→ **LISTED RECORDS**
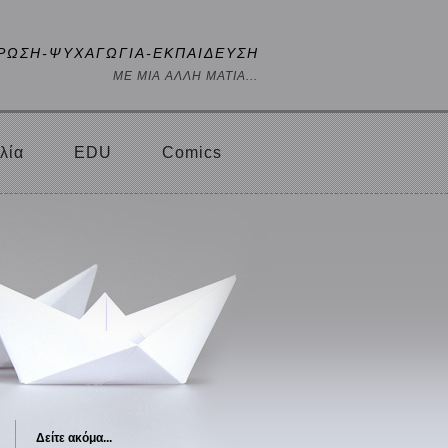
ΡΩΣΗ-ΨΥΧΑΓΩΓΙΑ-ΕΚΠΑΙΔΕΥΣΗ
ΜΕ ΜΙΑ ΑΛΛΗ ΜΑΤΙΑ...
λία
EDU
Comics
Δείτε ακόμα...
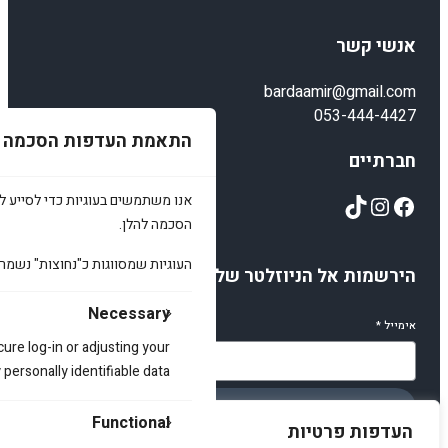
אנשי קשר
bardaamir@gmail.com
053-444-4427
התאמת העדפות הסכמה
חברתיים
TikTok
Instagram
Facebook
אנו משתמשים בעוגיות כדי לסייע לכ
הסכמה להלן.
העוגיות שמסווגות כ"נחוצות" נשמר
הירשמות אל הניוזלטר שלנו
Necessary
אימייל
*
cure log-in or adjusting your
ersonally identifiable data.
הירשמו
Functional
העדפות פרטיות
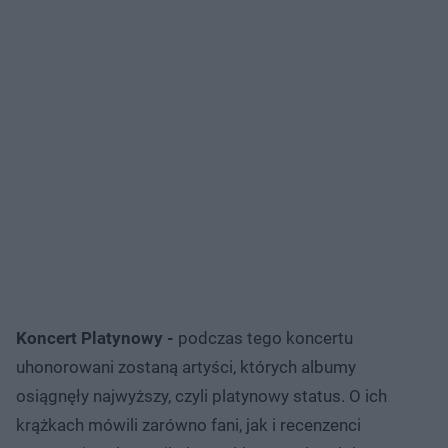
Koncert Platynowy -
podczas tego koncertu
uhonorowani zostaną artyści, których albumy
osiągnęły najwyższy, czyli platynowy status. O ich
krążkach mówili zarówno fani, jak i recenzenci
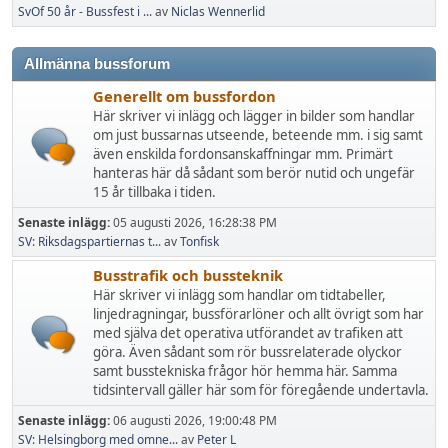
SvOf 50 år - Bussfest i ...
av
Niclas Wennerlid
Allmänna bussforum
Generellt om bussfordon
Här skriver vi inlägg och lägger in bilder som handlar
om just bussarnas utseende, beteende mm. i sig samt
även enskilda fordonsanskaffningar mm. Primärt
hanteras här då sådant som berör nutid och ungefär
15 år tillbaka i tiden.
Senaste inlägg:
05 augusti 2026, 16:28:38 PM
SV: Riksdagspartiernas t...
av
Tonfisk
Busstrafik och bussteknik
Här skriver vi inlägg som handlar om tidtabeller,
linjedragningar, bussförarlöner och allt övrigt som har
med själva det operativa utförandet av trafiken att
göra. Även sådant som rör bussrelaterade olyckor
samt busstekniska frågor hör hemma här. Samma
tidsintervall gäller här som för föregående undertavla.
Senaste inlägg:
06 augusti 2026, 19:00:48 PM
SV: Helsingborg med omne...
av
Peter L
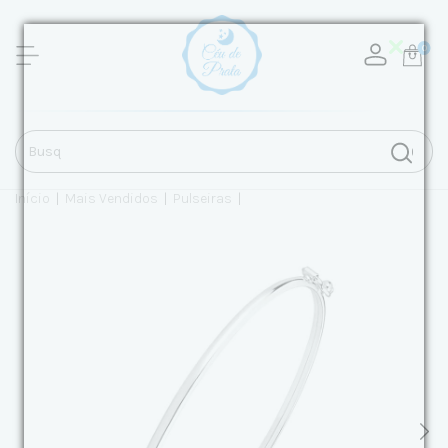
0
Início
|
Mais Vendidos
|
Pulseiras
|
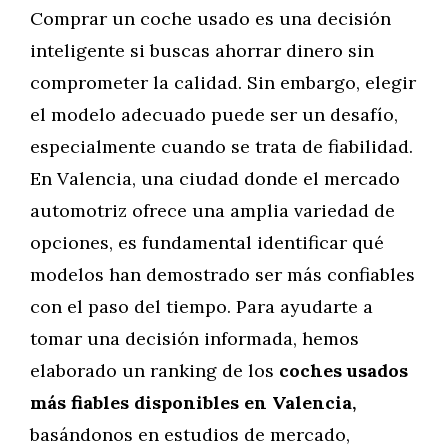
Comprar un coche usado es una decisión
inteligente si buscas ahorrar dinero sin
comprometer la calidad. Sin embargo, elegir
el modelo adecuado puede ser un desafío,
especialmente cuando se trata de fiabilidad.
En Valencia, una ciudad donde el mercado
automotriz ofrece una amplia variedad de
opciones, es fundamental identificar qué
modelos han demostrado ser más confiables
con el paso del tiempo. Para ayudarte a
tomar una decisión informada, hemos
elaborado un ranking de los
coches usados
más fiables disponibles en Valencia,
basándonos en estudios de mercado,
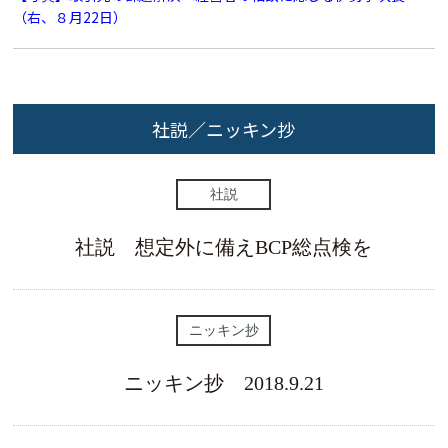
（右、８月22日）
社説／ニッキン抄
社説
社説 想定外に備えBCP総点検を
ニッキン抄
ニッキン抄 2018.9.21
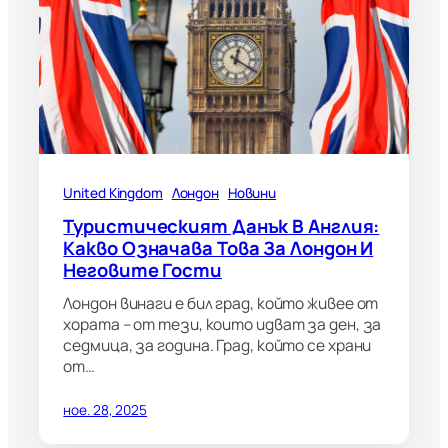
United Kingdom
Лондон
Новини
Туристическият Данък В Англия:
Какво Означава Това За Лондон И
Неговите Гости
Лондон винаги е бил град, който живее от
хората – от тези, които идват за ден, за
седмица, за година. Град, който се храни
от…
ное. 28, 2025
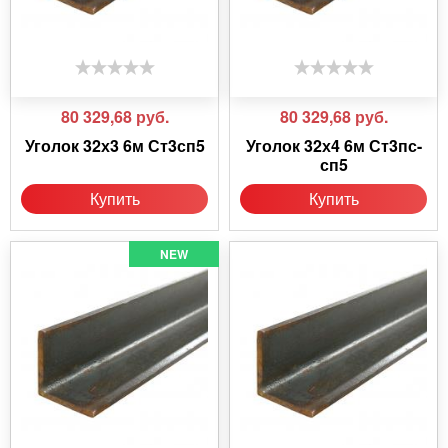
80 329,68
руб.
80 329,68
руб.
Уголок 32х3 6м Ст3сп5
Уголок 32х4 6м Ст3пс-
сп5
Купить
Купить
NEW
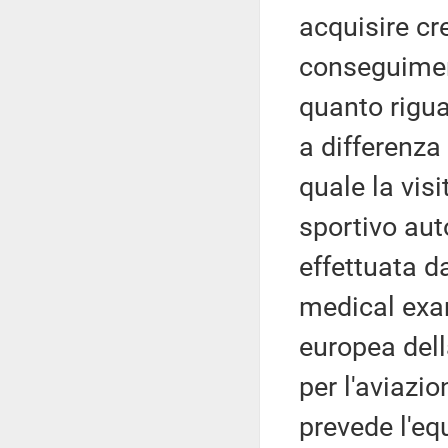
acquisire cre
conseguiment
quanto rigua
a differenza
quale la vis
sportivo auto
effettuata 
medical exa
europea dell
per l'aviazi
prevede l'equ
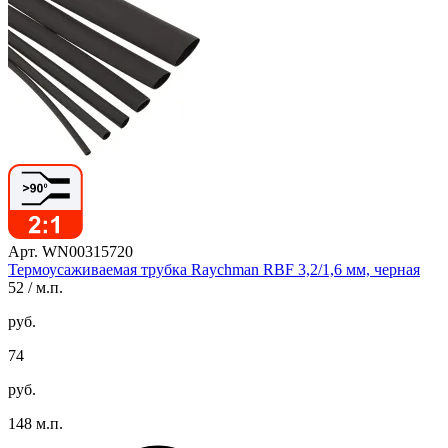
Арт. WN00315720
Термоусаживаемая трубка Raychman RBF 3,2/1,6 мм, черная
52
/ м.п.
руб.
74
руб.
148 м.п.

→ **EXERCISE DESCRIPTION**
Filter the entries down to the lines that include the string "handlar".

→ **RESPONSE TO THE EXERCISE**
Här skriver vi inlägg och lägger in bilder som handlar
Här skriver vi inlägg som handlar om tidtabeller,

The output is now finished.